After the surgery you need to rest in bed with your head raised higher than your chest, to reduce bleeding and swelling. Slight bleeding and drainage of mucus and old blood are common for a few days after the procedure or after removing the dressing.
Your nose may be congested because of swelling or from the cotton packed inside your nose during surgery. In most cases, the dressings remain in place for one to seven days after surgery. Your doctor also tapes a splint or plaster cast to your nose for protection and support. It’s usually in place for about one week.
To further decrease the chances of bleeding and swelling, your doctor may ask that you follow these precautions for several weeks after surgery:

  • Avoid strenuous activities such as aerobics and jogging.

  • Don’t swim.

  • Don’t blow your nose.

  • Avoid foods that require heavy chewing.

  • Avoid large facial expressions, such as smiling or laughing.

  • Brush your teeth gently to limit movement of your upper lip.

  • Wear clothes that fasten in the front; don’t pull clothing, such as shirts or sweaters, over your head.
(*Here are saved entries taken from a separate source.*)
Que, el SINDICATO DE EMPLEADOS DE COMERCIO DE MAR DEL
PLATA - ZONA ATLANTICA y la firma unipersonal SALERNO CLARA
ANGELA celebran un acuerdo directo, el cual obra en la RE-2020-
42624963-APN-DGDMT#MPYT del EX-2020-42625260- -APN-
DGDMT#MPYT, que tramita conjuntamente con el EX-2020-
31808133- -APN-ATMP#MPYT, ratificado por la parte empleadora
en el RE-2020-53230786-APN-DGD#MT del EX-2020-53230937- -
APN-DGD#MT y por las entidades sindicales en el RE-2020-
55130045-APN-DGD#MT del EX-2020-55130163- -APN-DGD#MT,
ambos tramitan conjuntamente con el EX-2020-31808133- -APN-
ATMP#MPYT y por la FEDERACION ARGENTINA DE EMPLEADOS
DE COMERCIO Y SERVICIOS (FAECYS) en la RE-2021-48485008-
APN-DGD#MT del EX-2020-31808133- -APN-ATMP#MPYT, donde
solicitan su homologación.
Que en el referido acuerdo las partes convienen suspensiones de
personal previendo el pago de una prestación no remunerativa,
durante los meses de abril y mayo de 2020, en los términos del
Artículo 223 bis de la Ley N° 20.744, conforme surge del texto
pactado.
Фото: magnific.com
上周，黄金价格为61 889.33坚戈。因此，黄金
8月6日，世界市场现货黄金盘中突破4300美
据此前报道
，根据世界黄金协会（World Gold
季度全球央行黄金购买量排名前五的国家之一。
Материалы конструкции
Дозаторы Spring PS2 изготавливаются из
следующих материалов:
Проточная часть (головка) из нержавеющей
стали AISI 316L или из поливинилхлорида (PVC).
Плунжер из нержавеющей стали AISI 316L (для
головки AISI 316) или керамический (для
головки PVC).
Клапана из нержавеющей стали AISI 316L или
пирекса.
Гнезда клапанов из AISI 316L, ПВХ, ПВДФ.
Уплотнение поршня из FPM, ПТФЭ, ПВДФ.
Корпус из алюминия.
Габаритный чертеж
In addition, don’t rest eyeglasses or sunglasses on your nose for at least eight weeks after the surgery, to prevent pressure on your nose. Also, avoid exposing your skin to the sun for some time after surgery. Too much sun may cause permanent irregular discoloration in the skin of your nose.
Some temporary swelling, black-and-blue discoloration of your eyelids and numbness can occur for two to three weeks after nasal surgery. Ice packs or cold compresses can help reduce swelling and discoloration around your eyes.
Because of the slow healing process, you might not see the final results of your surgery for up to a year.

Results

Very slight changes to the structure of the nose, often measured in millimeters, can make a large difference in how your nose looks. Most of the time, an experienced surgeon can get results both of you are satisfied with. But in some cases, the slight changes aren’t enough, and you and your surgeon might opt for a second surgery for further refinements. If this is the case, you must wait at least a year for the follow-up surgery, because your nose can undergo changes during this time.